Retrograde signaling in the optic nerve is necessary for electrical responsiveness of retinal ganglion cells.

Abstract

We investigated the role of retrograde signaling in the optic nerve on retinal ganglion cell (RGC) electrical responsiveness in the mouse model. Electrical response of RGC was measured by pattern electroretinogram (PERG) in 43 C57BL/6J mice 4 to 6 months old under ketamine/xylazine anesthesia. PERGs were recorded before and at different times after blockade of axon transport with lidocaine at either the retrobulbar level (2 μL, 40 μg/μL) or at level of the superior colliculus (SC, 1 μL, 40 μg/μL). PERGs also were recorded before and at different times after optic nerve crush 1.5 mm behind the eye, followed by TUJ1-positive RGC counts of excised retinas. As controls, PERGs also were recorded after either saline injections or sham optic nerve surgery. The photopic flash electroretinogram (FERG) and visual evoked potential (FVEP) also were recorded before lidocaine and at relevant times afterwards.

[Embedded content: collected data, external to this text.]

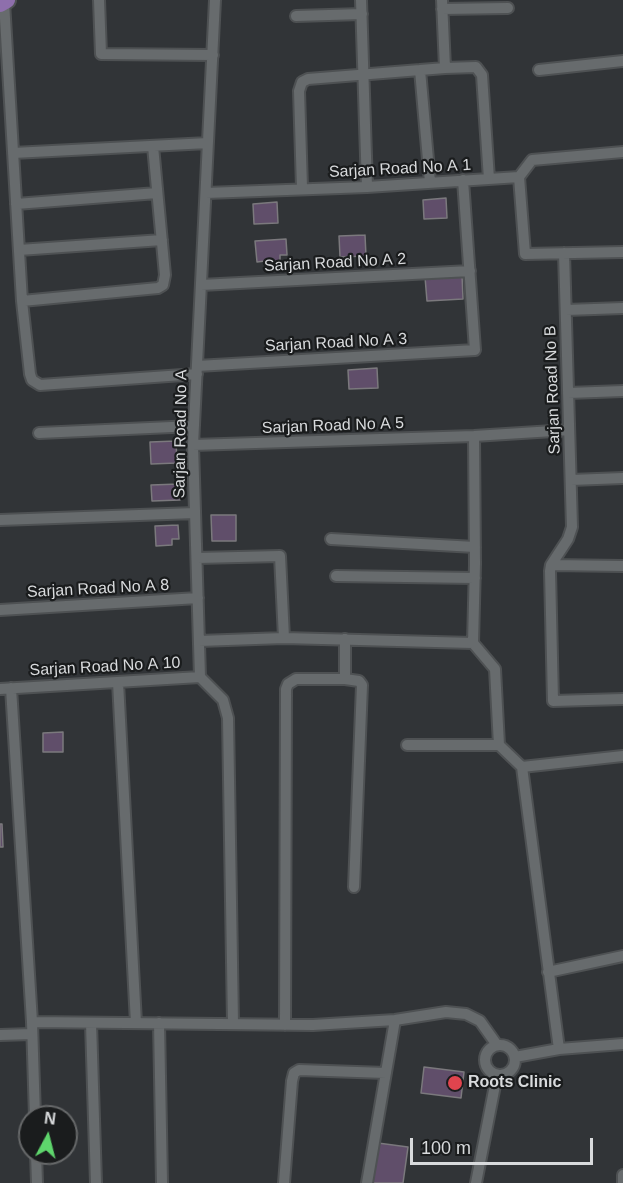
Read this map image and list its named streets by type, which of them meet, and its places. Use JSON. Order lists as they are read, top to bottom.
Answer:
{
  "streets": {
    "street": [
      "Sarjan Road No A 1",
      "Sarjan Road No A 2",
      "Sarjan Road No A 3",
      "Sarjan Road No B",
      "Sarjan Road No A 5",
      "Sarjan Road No A",
      "Sarjan Road No A 8",
      "Sarjan Road No A 10"
    ]
  },
  "crossings": [
    ["Sarjan Road No A 1", "Sarjan Road No A"],
    ["Sarjan Road No A 2", "Sarjan Road No A 3"],
    ["Sarjan Road No A 2", "Sarjan Road No A"],
    ["Sarjan Road No A 3", "Sarjan Road No A"],
    ["Sarjan Road No B", "Sarjan Road No A 5"],
    ["Sarjan Road No A 5", "Sarjan Road No A"],
    ["Sarjan Road No A", "Sarjan Road No A 8"],
    ["Sarjan Road No A", "Sarjan Road No A 10"]
  ],
  "places": ["Roots Clinic"],
  "scale_bar": "100 m",
  "north": "top"
}
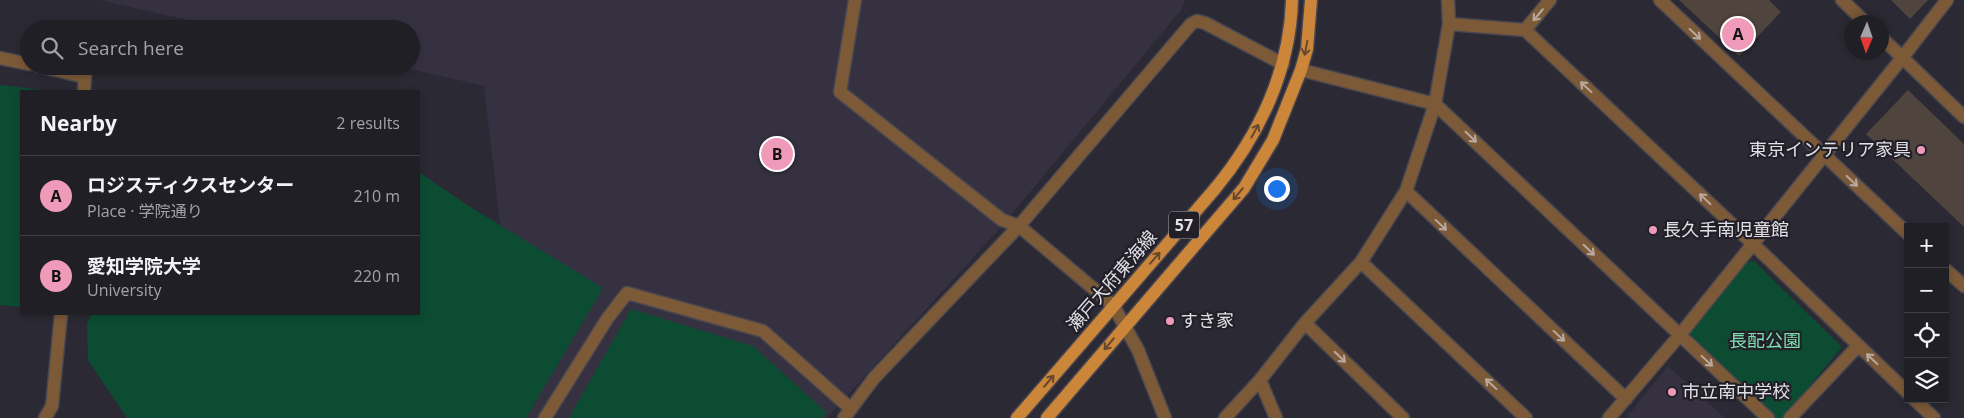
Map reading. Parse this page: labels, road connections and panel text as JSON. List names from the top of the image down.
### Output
{
  "streets": {
    "main road": ["57", "瀬戸大府東海線"]
  },
  "parks": ["長配公園"],
  "places": [
    "東京インテリア家具",
    "長久手南児童館",
    "すき家",
    "市立南中学校"
  ],
  "north": "bottom",
  "page": {
    "pins": ["A", "B"],
    "search": "Search here",
    "heading": ["Nearby", "2 results"],
    "list": [
      {
        "mark": "A",
        "name": "ロジスティクスセンター",
        "note": "Place · 学院通り",
        "value": "210 m"
      },
      {
        "mark": "B",
        "name": "愛知学院大学",
        "note": "University",
        "value": "220 m"
      }
    ],
    "map_buttons": ["+", "−"]
  }
}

Lidocaine injection caused rapid (retrobulbar ~10 minutes, SC 1 hour), reversible reduction of PERG amplitude (≥50%). Optic nerve crush caused rapid (10-20 minutes), irreversible reduction of PERG amplitude (70-75%), increase of PERG latency (>25%), as well as RGC loss (88%) 1 month after crush. FVEP was unaltered by lidocaine. For all procedures, the FERG was unaltered. As experimental interventions were made at postretinal level(s), PERG changes were likely associated with altered supply of retrogradely-delivered material from the SC. This implies that retrograde transport of target-derived molecules is necessary for normal RGC electrical responsiveness. The time course of early PERG changes is consistent with the speed of fast retrograde axon transport.